Conclusion   VMG is a compelling alternative to standard offline RL methods on specific kinds of tasks. Hyperparameter optimization remains a challenge, requiring the tuning of five separate algorithmic parameters. VMG remains a competitive algorithm for small datasets, though for larger datasets, actor-critic offline RL may be a better choice.

3. Enforce Q-Ensemble Independence

SPQR: Controlling Q-ensemble Independence with Spiked Random Model for Reinforcement Learning

TL;DR   This algorithm identifies why methods with large Q-ensembles fail and proposes a novel regularization loss that encourages independence between ensemble Q-functions that share targets.

The aptly titled SPQR is a regimented approach to deploying ensembles while avoiding diversity collapse. SPQR encourages independence between ensemble members that share backup targets and can be applied to both online and offline settings. Offline SPQR achieves some of the best performance of any ensemble-based method, with the exception of MSG and RORL, that I have seen – though unfortunately, the authors’ evaluation on the challenging Antmaze tasks is limited to the \(\texttt{-umaze}\) and \(\texttt{-medium-play}\) datasets.

Most methods that use ensembles assume increased diversity. The diversity of ensembles is defined through the bias: let \(Q^{*} (s,a)\) be the optimal value function, for an ensemble of Q-networks, the bias of each network \(e^{i} = Q^{*} (s, a) - Q^{i} (s, a)\) is assumed to follow a uniform distribution \(e^{i} \sim \mathcal{U} (-\tau, \tau)\) with mean zero. SQPR’s authors show empirically that for large ensembles, the Q-networks show substantial correlation and posit that random initialization is insufficient to maintain diversity.

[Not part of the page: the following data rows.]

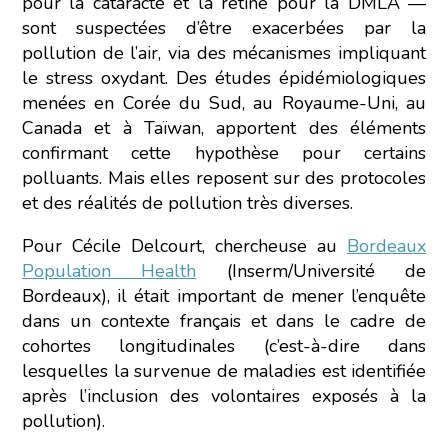
pour la cataracte et la rétine pour la DMLA —
sont suspectées d’être exacerbées par la
pollution de l’air, via des mécanismes impliquant
le stress oxydant. Des études épidémiologiques
menées en Corée du Sud, au Royaume-Uni, au
Canada et à Taïwan, apportent des éléments
confirmant cette hypothèse pour certains
polluants. Mais elles reposent sur des protocoles
et des réalités de pollution très diverses.
Pour Cécile Delcourt, chercheuse au
Bordeaux
Population Health
(Inserm/Université de
Bordeaux), il était important de mener l’enquête
dans un contexte français et dans le cadre de
cohortes longitudinales (c’est-à-dire dans
lesquelles la survenue de maladies est identifiée
après l’inclusion des volontaires exposés à la
pollution).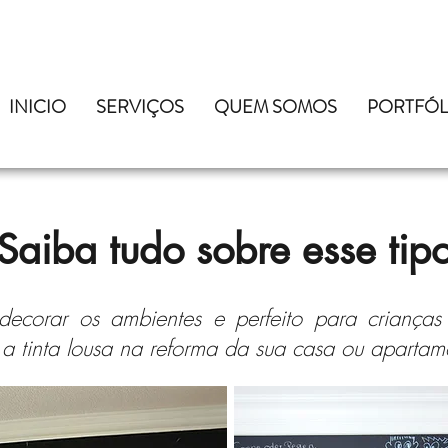
INICIO
SERVIÇOS
QUEM SOMOS
PORTFÓL
 Saiba tudo sobre esse tip
ecorar os ambientes e perfeito para criança
 a tinta lousa na reforma da sua casa ou apartam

The authors look to spiked models, which address the spectra of real-world data that consist of both informative signals and noise. When the entries of a random matrix are sampled from a uniform distribution, the density of the eigenvalues obey Wigner’s semicircle law with one single large eigenvalue. For an ensemble of Q functions to be independent, the spectra of random, mean-adjusted action-value samples must follow Wigner’s semicircle distribution. The SQPR method minimizes the KL divergence between the ensemble’s spectral distribution and a Wigner’s semicircle distribution as an auxiliary loss for the value networks.

The authors evaluate SPQR against min-clipped SAC (large ensemble + no diversification/regularization) and EDAC (large ensemble + gradient diversification) and demonstrate that SPQR regularization increases Q function independence translating to enhanced performance in both online and offline settings.

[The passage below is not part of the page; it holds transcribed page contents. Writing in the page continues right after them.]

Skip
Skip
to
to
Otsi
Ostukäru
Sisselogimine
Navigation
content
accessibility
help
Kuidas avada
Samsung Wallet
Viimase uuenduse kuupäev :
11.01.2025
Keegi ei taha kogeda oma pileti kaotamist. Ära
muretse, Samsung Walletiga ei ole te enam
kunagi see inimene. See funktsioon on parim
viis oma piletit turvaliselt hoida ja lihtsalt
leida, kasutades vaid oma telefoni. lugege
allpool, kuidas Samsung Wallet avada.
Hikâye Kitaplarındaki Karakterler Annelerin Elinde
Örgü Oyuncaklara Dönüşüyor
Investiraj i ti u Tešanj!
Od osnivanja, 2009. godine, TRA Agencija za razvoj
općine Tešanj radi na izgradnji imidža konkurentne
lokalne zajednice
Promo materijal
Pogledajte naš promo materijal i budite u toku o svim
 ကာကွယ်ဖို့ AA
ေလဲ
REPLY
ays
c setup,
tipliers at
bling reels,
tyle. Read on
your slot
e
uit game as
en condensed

The Good   SPQR is a well motivated and general method to realize the benefits of ensembles. The SPQR loss can be plugged in to existing algorithms and improve performance, even for small ensemble methods. The authors also report a minimal increase in training time compared to non-SPQR regularized methods.

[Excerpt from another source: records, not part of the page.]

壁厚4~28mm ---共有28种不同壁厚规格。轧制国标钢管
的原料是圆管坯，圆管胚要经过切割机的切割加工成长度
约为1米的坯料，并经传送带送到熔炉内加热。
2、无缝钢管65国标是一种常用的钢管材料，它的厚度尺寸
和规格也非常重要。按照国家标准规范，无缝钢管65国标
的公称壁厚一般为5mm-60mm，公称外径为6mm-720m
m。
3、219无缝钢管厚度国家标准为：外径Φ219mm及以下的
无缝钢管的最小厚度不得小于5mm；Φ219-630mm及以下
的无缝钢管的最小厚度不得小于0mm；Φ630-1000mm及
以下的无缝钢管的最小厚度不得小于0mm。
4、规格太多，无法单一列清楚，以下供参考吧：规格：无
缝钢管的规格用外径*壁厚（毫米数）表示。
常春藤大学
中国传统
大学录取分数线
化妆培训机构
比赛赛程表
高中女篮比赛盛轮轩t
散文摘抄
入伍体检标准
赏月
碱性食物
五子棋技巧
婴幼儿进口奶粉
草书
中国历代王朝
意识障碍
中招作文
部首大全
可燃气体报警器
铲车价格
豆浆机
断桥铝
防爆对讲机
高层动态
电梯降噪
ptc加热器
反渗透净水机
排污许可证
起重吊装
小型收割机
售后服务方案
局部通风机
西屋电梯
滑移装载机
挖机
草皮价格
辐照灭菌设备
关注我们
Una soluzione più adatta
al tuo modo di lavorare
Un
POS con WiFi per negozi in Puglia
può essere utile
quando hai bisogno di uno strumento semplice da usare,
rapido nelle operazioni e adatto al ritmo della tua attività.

The Bad   In the offline regime, the paper’s analysis focuses on Gym Locomotion tasks; these are already well solved by existing algorithms and using SPQR-augmented ensembles yields little additional performance over other ensemble-based methods like EDAC. In Antmaze tasks, the authors switch to augmenting CQL with SPQR and demonstrate that performance improves with just two critics – ensemble methods struggle on these tasks and a more informative experiment would test whether an SQPR-enhanced ensemble performs comparably to MSG or RORL. As previously mentioned, the authors do not provide results for the Antmaze \(\texttt{-large}\) datasets.

Conclusion   SQPR is an interesting take on enforcing and ensuring that models in an ensemble do not collapse. Experiments show that SPQR performs at least as well as other ensemble-based methods and may yield benefits when used alongside existing algorithms. An interesting line of investigation in offline RL would be to see how SQPR affects performance in policy-regularized methods – I expect all policy regularized methods to benefit from SQPR.

Finishing Up

The three algorithms discussed in this post pose novel and non-standard approaches to offline RL. Though their performance on standard benchmarks is hardly SOTA, I believe each method has merit and weaknesses can be addressed to yield better performing algorithms.